¿Y después qué?

En las carreras ciclistas, todos los que compiten luchan por alcanzar la meta, a poder ser, en los primeros puestos. En los encuentros de fútbol, todos se esfuerzan por estrujar al máximo esos minutos de propina que, concluido el tiempo, concede el reglamento y administra el árbitro. Y en el campo de los negocios, todo lo que se emprende es con miras a sus resultados… En definitiva, todos trabajamos por elaborar un futuro confortable para llegar sin agobios al final de nuestros días… Y después, ¿qué?

Jesús lleva ya tiempo anunciando que «el hijo del hombre tendrá que sufrir, que será juzgado, condenado, sometido a un sinfín de torturas y, por último, vilmente cosido a una cruz y muerto».
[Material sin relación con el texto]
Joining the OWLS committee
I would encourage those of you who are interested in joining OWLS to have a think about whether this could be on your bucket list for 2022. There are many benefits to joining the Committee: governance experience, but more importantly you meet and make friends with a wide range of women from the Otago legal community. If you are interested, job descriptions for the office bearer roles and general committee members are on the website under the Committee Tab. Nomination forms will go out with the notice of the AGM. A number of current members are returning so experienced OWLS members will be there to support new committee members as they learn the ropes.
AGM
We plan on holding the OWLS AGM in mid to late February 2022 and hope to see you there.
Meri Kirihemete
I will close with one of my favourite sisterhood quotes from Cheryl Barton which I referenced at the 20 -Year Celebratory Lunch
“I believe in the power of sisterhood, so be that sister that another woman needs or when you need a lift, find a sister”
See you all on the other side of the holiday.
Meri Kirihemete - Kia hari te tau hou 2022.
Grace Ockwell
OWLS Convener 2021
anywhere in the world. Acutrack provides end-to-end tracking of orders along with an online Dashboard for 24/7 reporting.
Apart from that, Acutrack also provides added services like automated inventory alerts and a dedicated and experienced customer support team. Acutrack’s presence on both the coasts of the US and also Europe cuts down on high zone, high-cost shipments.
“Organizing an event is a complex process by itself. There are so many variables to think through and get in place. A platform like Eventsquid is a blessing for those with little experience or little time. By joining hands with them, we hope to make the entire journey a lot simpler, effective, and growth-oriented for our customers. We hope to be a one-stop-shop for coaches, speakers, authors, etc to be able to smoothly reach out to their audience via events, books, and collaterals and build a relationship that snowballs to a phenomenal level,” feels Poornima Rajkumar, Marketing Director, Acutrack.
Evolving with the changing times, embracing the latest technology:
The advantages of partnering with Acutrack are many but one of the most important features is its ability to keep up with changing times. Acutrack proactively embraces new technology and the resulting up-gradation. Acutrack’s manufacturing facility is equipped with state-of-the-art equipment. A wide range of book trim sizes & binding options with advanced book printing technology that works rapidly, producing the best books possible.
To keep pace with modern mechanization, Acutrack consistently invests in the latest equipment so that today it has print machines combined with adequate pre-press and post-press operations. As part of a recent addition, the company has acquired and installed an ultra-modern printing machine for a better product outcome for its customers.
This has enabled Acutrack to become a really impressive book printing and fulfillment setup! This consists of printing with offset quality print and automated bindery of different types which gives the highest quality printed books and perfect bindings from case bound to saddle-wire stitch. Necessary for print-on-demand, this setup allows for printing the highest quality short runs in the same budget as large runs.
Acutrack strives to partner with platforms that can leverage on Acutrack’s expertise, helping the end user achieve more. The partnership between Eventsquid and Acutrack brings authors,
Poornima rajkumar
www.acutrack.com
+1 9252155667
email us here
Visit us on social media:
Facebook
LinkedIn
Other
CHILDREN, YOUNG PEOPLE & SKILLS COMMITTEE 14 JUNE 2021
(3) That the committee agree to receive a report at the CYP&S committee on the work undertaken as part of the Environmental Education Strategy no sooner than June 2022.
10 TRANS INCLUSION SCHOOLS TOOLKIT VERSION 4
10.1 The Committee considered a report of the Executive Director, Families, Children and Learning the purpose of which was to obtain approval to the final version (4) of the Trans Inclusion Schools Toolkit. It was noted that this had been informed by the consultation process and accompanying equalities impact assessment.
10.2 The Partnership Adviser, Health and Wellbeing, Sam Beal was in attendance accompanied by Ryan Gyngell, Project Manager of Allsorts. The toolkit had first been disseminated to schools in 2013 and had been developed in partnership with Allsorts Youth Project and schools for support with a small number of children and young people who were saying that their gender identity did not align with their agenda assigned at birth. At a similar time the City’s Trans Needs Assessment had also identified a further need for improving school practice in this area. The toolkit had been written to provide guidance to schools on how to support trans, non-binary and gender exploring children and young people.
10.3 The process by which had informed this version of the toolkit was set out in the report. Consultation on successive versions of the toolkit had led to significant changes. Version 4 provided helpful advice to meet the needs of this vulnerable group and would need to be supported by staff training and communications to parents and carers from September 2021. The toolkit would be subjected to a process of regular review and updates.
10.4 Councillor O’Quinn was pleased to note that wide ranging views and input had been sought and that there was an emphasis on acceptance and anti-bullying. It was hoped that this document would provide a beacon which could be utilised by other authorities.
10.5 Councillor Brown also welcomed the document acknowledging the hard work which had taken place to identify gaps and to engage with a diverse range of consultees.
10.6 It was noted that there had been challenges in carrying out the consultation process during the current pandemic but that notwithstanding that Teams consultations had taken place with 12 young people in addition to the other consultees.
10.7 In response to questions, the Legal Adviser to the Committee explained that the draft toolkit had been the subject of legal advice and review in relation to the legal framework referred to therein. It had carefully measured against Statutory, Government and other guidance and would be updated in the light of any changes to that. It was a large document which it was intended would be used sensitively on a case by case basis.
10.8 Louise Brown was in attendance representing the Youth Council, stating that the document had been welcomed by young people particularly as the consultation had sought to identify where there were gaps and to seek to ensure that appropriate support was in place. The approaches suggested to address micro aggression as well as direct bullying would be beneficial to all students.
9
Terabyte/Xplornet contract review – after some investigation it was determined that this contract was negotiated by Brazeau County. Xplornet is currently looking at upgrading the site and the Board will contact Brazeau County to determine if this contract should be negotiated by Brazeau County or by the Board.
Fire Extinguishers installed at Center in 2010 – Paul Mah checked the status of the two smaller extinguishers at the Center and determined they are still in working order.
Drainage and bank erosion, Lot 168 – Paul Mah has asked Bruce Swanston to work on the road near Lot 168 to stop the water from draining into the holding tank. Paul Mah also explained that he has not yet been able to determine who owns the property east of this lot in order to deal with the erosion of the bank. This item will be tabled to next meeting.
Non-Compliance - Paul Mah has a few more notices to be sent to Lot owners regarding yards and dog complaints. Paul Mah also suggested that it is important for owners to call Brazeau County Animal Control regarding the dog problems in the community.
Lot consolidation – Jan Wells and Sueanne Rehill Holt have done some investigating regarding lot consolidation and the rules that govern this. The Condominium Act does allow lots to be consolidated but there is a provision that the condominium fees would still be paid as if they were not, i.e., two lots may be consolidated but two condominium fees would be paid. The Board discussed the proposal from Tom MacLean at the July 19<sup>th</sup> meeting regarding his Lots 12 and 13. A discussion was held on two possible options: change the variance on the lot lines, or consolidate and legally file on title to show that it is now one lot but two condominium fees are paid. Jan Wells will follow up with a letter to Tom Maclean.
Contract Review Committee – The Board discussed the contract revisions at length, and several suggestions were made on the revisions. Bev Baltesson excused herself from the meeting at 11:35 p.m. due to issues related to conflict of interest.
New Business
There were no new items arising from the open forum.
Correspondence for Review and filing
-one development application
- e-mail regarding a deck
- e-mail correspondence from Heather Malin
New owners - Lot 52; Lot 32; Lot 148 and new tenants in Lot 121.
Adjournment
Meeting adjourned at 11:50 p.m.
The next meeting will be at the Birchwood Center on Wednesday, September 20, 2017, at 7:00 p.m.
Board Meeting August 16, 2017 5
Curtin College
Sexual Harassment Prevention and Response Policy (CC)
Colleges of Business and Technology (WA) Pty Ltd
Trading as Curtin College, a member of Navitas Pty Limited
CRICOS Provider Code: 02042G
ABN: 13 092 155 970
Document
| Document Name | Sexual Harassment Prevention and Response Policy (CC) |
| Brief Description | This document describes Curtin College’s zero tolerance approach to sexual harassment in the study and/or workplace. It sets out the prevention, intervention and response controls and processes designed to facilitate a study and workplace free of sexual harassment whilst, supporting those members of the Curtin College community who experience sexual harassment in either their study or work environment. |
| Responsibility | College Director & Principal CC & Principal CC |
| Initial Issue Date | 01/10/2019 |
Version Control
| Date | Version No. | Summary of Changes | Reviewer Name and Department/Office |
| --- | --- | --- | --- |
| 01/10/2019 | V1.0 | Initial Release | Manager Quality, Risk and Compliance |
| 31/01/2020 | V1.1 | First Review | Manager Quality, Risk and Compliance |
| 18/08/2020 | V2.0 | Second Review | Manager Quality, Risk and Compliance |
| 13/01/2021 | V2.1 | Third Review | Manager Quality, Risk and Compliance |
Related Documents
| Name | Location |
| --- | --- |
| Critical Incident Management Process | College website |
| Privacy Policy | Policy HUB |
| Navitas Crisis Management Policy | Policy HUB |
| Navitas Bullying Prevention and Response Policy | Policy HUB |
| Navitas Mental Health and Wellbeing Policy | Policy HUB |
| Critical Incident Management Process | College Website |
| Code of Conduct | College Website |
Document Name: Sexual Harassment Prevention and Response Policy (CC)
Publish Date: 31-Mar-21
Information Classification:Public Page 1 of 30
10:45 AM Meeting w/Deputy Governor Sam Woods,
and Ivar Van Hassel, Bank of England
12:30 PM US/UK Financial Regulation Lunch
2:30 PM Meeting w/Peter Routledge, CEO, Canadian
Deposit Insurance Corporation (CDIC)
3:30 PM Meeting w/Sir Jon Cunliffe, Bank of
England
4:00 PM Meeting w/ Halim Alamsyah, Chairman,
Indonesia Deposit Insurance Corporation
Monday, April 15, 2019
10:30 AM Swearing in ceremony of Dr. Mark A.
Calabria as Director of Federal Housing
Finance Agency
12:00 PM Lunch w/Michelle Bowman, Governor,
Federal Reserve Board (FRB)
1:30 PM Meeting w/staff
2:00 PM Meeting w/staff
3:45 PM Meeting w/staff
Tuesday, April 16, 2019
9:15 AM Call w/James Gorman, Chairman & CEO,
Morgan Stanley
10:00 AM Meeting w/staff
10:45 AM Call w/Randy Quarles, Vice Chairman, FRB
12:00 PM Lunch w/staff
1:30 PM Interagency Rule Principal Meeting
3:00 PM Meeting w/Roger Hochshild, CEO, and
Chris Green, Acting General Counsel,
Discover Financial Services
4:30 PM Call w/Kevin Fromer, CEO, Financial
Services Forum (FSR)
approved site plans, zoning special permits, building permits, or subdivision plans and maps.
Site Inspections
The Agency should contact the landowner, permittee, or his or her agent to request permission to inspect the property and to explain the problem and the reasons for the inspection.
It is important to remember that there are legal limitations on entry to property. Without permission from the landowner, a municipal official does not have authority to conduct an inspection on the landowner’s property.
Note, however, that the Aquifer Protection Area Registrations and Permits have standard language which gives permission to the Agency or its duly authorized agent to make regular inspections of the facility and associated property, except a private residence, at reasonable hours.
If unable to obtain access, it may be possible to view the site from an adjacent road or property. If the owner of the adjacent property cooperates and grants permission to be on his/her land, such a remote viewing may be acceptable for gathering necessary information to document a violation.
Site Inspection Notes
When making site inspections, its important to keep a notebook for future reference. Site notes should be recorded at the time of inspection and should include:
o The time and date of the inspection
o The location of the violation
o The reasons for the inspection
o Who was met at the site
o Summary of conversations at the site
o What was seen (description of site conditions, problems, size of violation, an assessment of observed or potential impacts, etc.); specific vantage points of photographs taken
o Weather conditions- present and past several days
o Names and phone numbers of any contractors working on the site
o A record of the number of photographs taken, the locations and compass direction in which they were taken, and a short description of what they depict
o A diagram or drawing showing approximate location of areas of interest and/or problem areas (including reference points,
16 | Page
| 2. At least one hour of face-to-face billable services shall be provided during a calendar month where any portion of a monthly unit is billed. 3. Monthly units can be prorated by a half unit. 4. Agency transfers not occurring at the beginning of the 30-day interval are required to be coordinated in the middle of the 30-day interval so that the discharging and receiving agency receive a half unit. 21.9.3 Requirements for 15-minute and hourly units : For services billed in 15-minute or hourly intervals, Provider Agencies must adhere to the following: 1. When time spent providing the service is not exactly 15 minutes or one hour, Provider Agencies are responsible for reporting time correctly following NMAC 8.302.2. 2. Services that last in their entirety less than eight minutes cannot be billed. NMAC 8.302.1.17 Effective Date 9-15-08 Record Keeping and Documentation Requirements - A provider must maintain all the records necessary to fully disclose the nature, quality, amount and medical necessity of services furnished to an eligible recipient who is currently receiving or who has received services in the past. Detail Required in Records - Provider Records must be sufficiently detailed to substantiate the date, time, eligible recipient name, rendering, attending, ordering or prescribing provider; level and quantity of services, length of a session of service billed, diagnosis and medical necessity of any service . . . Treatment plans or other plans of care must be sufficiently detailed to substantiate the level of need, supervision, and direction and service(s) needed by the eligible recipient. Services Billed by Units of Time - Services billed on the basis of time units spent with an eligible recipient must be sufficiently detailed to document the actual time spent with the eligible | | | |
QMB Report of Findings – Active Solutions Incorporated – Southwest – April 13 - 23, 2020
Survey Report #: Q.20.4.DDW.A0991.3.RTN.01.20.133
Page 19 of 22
Y hoy dice que está acercándose el final de los tiempos; que entonces «el sol se oscurecerá, la luna perderá su brillo y las estructuras del universo se tambalearán y que veremos llegar al hijo del hombre revestido de poder y gloria, y que él enviará a los ángeles para que convoquen a sus elegidos de los cuatro puntos cardinales».

Y después, ¿qué? La respuesta la tenemos en el evangelio: el Cielo es el maravilloso restaurante donde se nos servirán suculentos platos de «felicidad»; allí disfrutaremos del «tesoro» que había sido escondido en el campo; no habrá odios ni rencores ni malos quereres, todo será amor verdadero y miles y millones de sonrisas; todos los «hijos pródigos» estaremos con la cabeza bien alta y felices porque por fin estamos ya en nuestra casa…

Es una pena que nuestra razón no llegue a comprender del todo la riqueza que se encierra en Dios y en su regalo: el Cielo…

En unos Ejercicios espirituales de mis tiempos de seminarista, el ponente se lamentaba de que nuestro lenguaje y nuestra mente estuviesen a una distancia infinita de «kilómetros-luz» de estas realidades y que, por tanto, al hablar de ellas, utilizábamos un lenguaje antropomórfico, esto es, a nivel humano. Y lo ilustró con un pequeño cuento:

«En un lujoso palacio se celebraba una gran fiesta donde se comía, se bebía, se cantaba y se prodigaban risas y más risas. Debajo, se encontraba la caballeriza donde la extrañeza se habla apoderado de las reses. Para comprobar qué era lo que sucedía, acordaron delegar en el caballo más «inteligente» para que investigase el tema.

Fue, vio, bajó y contó: «Es un festín». «Y qué es un festín?», le preguntaron los compañeros.

Él contestó: «Pues mirad. Es un gran campo de hierba fresca, verde, suculenta, que da envidia ver cómo se la comen»…

Eso nos pasa con Dios y con el Cielo: que no podremos nunca, con nuestra mente humana, describir todo lo que se contiene en estas realidades… ¿Y después, qué? Pues ya lo sabemos. Aunque sea «a vista de caballo».